§ TASK TO CARRY OUT:
Can you copy the World War II TV series recommendations below in full, word for word?

Masters of the Air has become a captivating watch (nearly as much as the two previous WW2 series from executive producers Steven Spielberg and Tom Hanks) thanks to its star-studded cast, top-tier VFX, thrilling yet human narrative, and convincing veteran talent behind the cameras. It's the kind of series we don't get very often, and one that seems to be flying under many people's radars (pun intended)... but it's also a show that has follows in the footsteps of some other amazing dramas from the Second World War. Here are our recommendations.

Band of Brothers (2001)

Band of Brothers (HBO)
Image credit: HBO

We wouldn't be watching Masters of the Air without Band of Brothers. After the success of Saving Private Ryan on the big screen, this is the limited series that started it all when it comes to Spielberg and Hanks' prestige TV shows dealing with the Second World War's different theaters of war.

While the story starts during Easy Company's paratrooper training, it gradually follows the soldiers' participation in the Western Front of World War II until the war with Germany ends. Each episode begins with excerpts from interviews with some of the survivors, giving it a documentary-like touch. As the series reaches its conclusion, they are identified by name.

The Pacific (2010)

The Pacific (HBO)
Image credit: HBO

After Band of Brothers' success, HBO viewers had to wait nearly a decade for a follow-up of sorts, but it was well worth the wait. The second in the 'trilogy' of WW2 miniseries from Spielberg and Hanks as exec. producers explores the US Marine Corps' many actions in the Pacific Theater of Operations within the wider Pacific War, which was especially bloody.

While a bit more scattered when it comes to the narration of events, The Pacific remains one of the finest HBO shows of all time. The production value was really high, and the entire thing was exquisitely crafted. More importantly, the surprisingly intimate human drama still hit as hard as the shocking violence on display.

Catch-22 (2019)

§ SOURCE MATERIAL:
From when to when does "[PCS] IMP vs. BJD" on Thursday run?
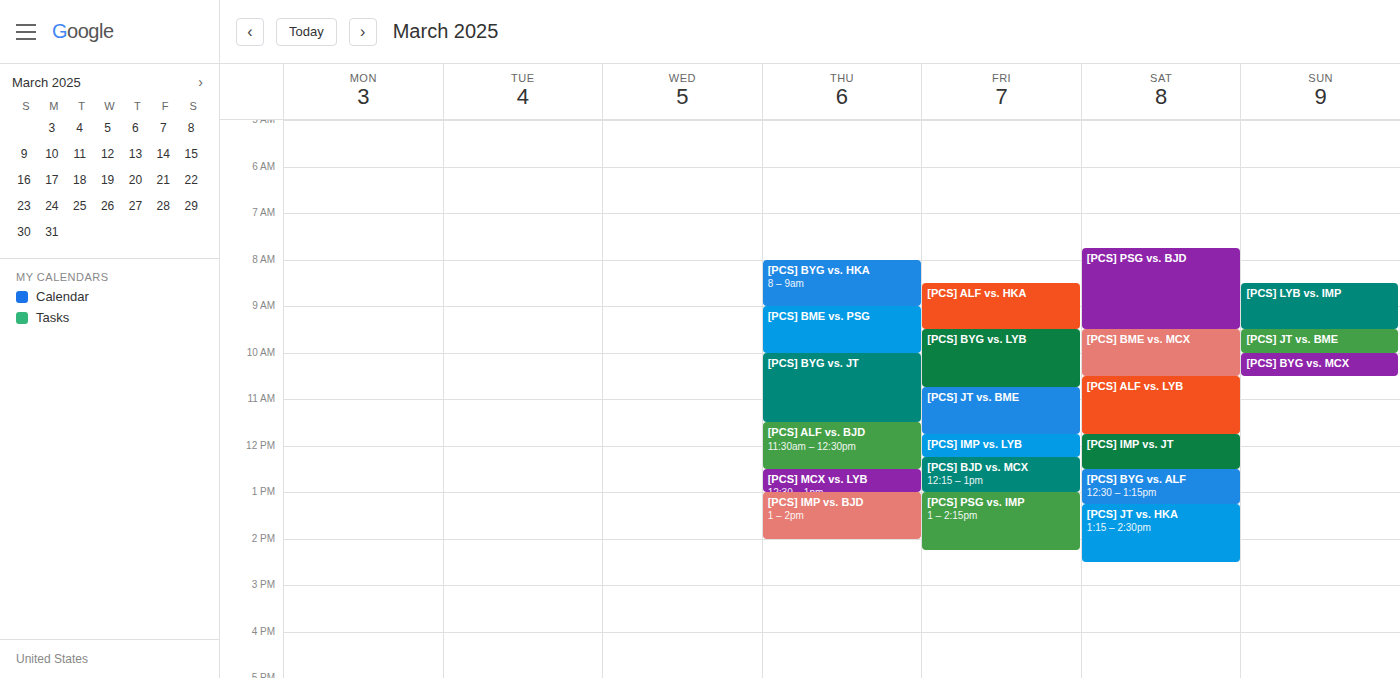
1:00 PM to 2:00 PM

§ WRITTEN ANSWER:
Masters of the Air has become a captivating watch (nearly as much as the two previous WW2 series from executive producers Steven Spielberg and Tom Hanks) thanks to its star-studded cast, top-tier VFX, thrilling yet human narrative, and convincing veteran talent behind the cameras. It's the kind of series we don't get very often, and one that seems to be flying under many people's radars (pun intended)... but it's also a show that has follows in the footsteps of some other amazing dramas from the Second World War. Here are our recommendations.

Band of Brothers (2001)

Band of Brothers (HBO)
Image credit: HBO

We wouldn't be watching Masters of the Air without Band of Brothers. After the success of Saving Private Ryan on the big screen, this is the limited series that started it all when it comes to Spielberg and Hanks' prestige TV shows dealing with the Second World War's different theaters of war.

While the story starts during Easy Company's paratrooper training, it gradually follows the soldiers' participation in the Western Front of World War II until the war with Germany ends. Each episode begins with excerpts from interviews with some of the survivors, giving it a documentary-like touch. As the series reaches its conclusion, they are identified by name.

The Pacific (2010)

The Pacific (HBO)
Image credit: HBO

After Band of Brothers' success, HBO viewers had to wait nearly a decade for a follow-up of sorts, but it was well worth the wait. The second in the 'trilogy' of WW2 miniseries from Spielberg and Hanks as exec. producers explores the US Marine Corps' many actions in the Pacific Theater of Operations within the wider Pacific War, which was especially bloody.

While a bit more scattered when it comes to the narration of events, The Pacific remains one of the finest HBO shows of all time. The production value was really high, and the entire thing was exquisitely crafted. More importantly, the surprisingly intimate human drama still hit as hard as the shocking violence on display.

Catch-22 (2019)